:: Text under study ::

Government data shows construction signings on new single-family homes increased 10.6% last month to a 739,000 annual rate, reflecting gains in all four major regions. The pace beat all estimates in a Bloomberg survey of economists.
The pickup in sales suggests the combination of lower mortgage rates and generous sales incentives by builders is starting to take root. Prospective buyers are finding more options in the new-home market as the supply of existing homes is still very constrained. Asking prices are also more competitive compared to the resale market.
Mortgage rates have dipped to 6.5% from a 2024 peak of nearly 7.3% in April, and they’re expected to fall further as the Federal Reserve gets ready to begin lowering interest rates next month. At the central bank’s annual symposium in Jackson Hole, Wyoming, on Friday, Chair Jerome Powell said “the time has come” to cut rates.
The pickup in sales allowed builders to reduce inventory last month, which fell to its lowest level since the start of the year. Nonetheless, the 462,000 homes for sale are still near the highest since 2008.
The current sales rate represents 7.5 months of supply, the lowest since September but above pre-pandemic levels. Elevated inventory is helping to keep prices down: the median sale price of a new home in July decreased 1.4% to $429,800 from a year ago. Prices have fallen annually in all but one month this year.
While inventory is slowly creeping up in the resale market as some homeowners part ways with their pandemic-era low mortgage rates, that supply is still historically low, keeping homes expensive. According to separate data out Thursday, the median price of previously owned homes set a record last month for any July going back two decades.
Despite weaker sales across the industry recently, the nation’s biggest home builders have seen strong profits. They lure buyers by cutting prices and buying down customers’ mortgage rates.
Shares of Toll Brothers Inc. rose earlier this week after the luxury builder reported that deliveries would be at the high end of its full-year forecast. The broader industry is performing well, too, with an exchange-traded fund of builders up 42% over the past year compared to a 27% climb in the S&P 500.

:::

Try it:
Answer these questions from the new-home sales article.
(a) What annual rate did sales of new single-family homes reach last month?
(b) What was the median sale price of a new home in July?
(c) By what percentage has an exchange-traded fund of builders risen over the past year?

:: Given entries ::

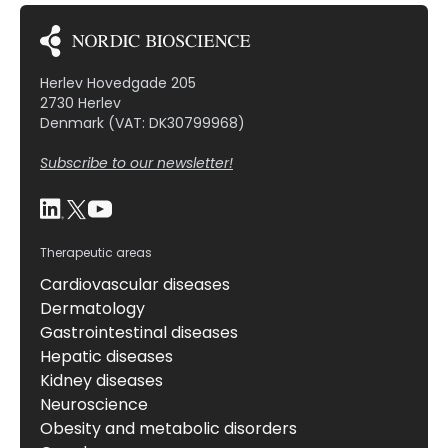
Herlev Hovedgade 205
2730 Herlev
Denmark (VAT: DK30799968)
Subscribe to our newsletter!
Therapeutic areas
Cardiovascular diseases
Dermatology
Gastrointestinal diseases
Hepatic diseases
Kidney diseases
Neuroscience
Obesity and metabolic disorders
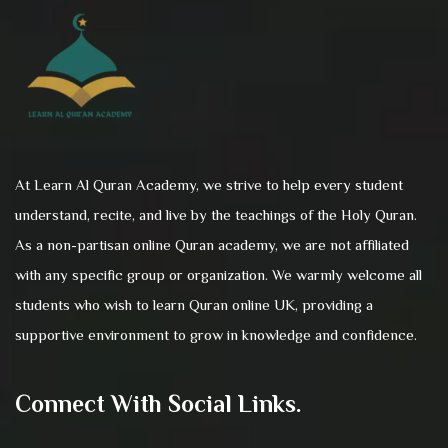
At Learn Al Quran Academy, we strive to help every student
understand, recite, and live by the teachings of the Holy Quran.
As a non-partisan online Quran academy, we are not affiliated
with any specific group or organization. We warmly welcome all
students who wish to learn Quran online UK, providing a
supportive environment to grow in knowledge and confidence.
Connect With Social Links.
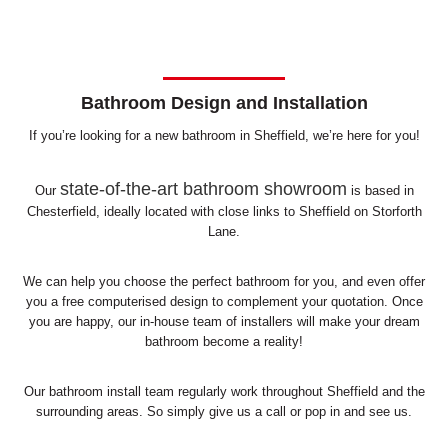
Bathroom Design and Installation
If you’re looking for a new bathroom in Sheffield, we’re here for you!
state-of-the-art bathroom showroom
Our
is based in
Chesterfield, ideally located with close links to Sheffield on Storforth
Lane.
We can help you choose the perfect bathroom for you, and even offer
you a free computerised design to complement your quotation. Once
you are happy, our in-house team of installers will make your dream
bathroom become a reality!
Our bathroom install team regularly work throughout Sheffield and the
surrounding areas. So simply give us a call or pop in and see us.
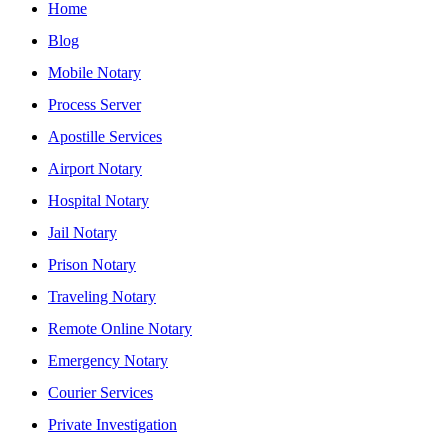
Home
Blog
Mobile Notary
Process Server
Apostille Services
Airport Notary
Hospital Notary
Jail Notary
Prison Notary
Traveling Notary
Remote Online Notary
Emergency Notary
Courier Services
Private Investigation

:::

Solution to this problem:
(a) 739,000
(b) $429,800
(c) 42%